> _Your objective_
Copy everything in the records exactly; the pictures stay out.
::::::::::
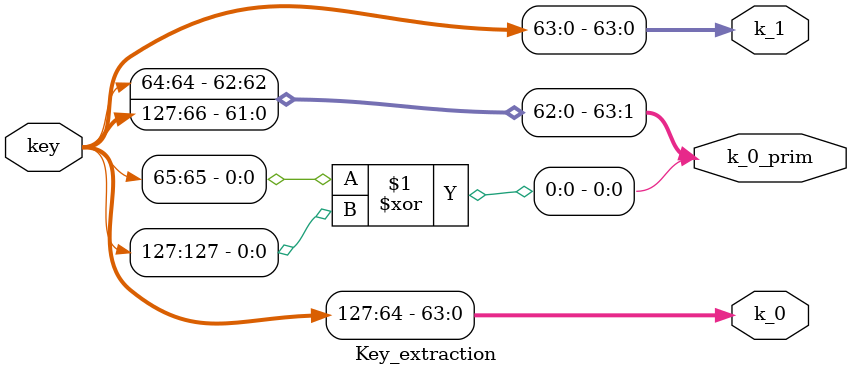
<source format=v>
module Key_extraction(key, k_0, k_0_prim, k_1);
    input [127 : 0] key;
    output [63 : 0] k_0, k_0_prim, k_1;

assign k_0 = key[127:64];
assign k_0_prim = {key[64], key[127:66], key[65] ^ key[127]};
assign k_1 = key[63:0];


endmodule

</source>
::::::::::
> _Written response_
<source format=v>
module Key_extraction(key, k_0, k_0_prim, k_1);
    input [127 : 0] key;
    output [63 : 0] k_0, k_0_prim, k_1;

assign k_0 = key[127:64];
assign k_0_prim = {key[64], key[127:66], key[65] ^ key[127]};
assign k_1 = key[63:0];


endmodule

</source>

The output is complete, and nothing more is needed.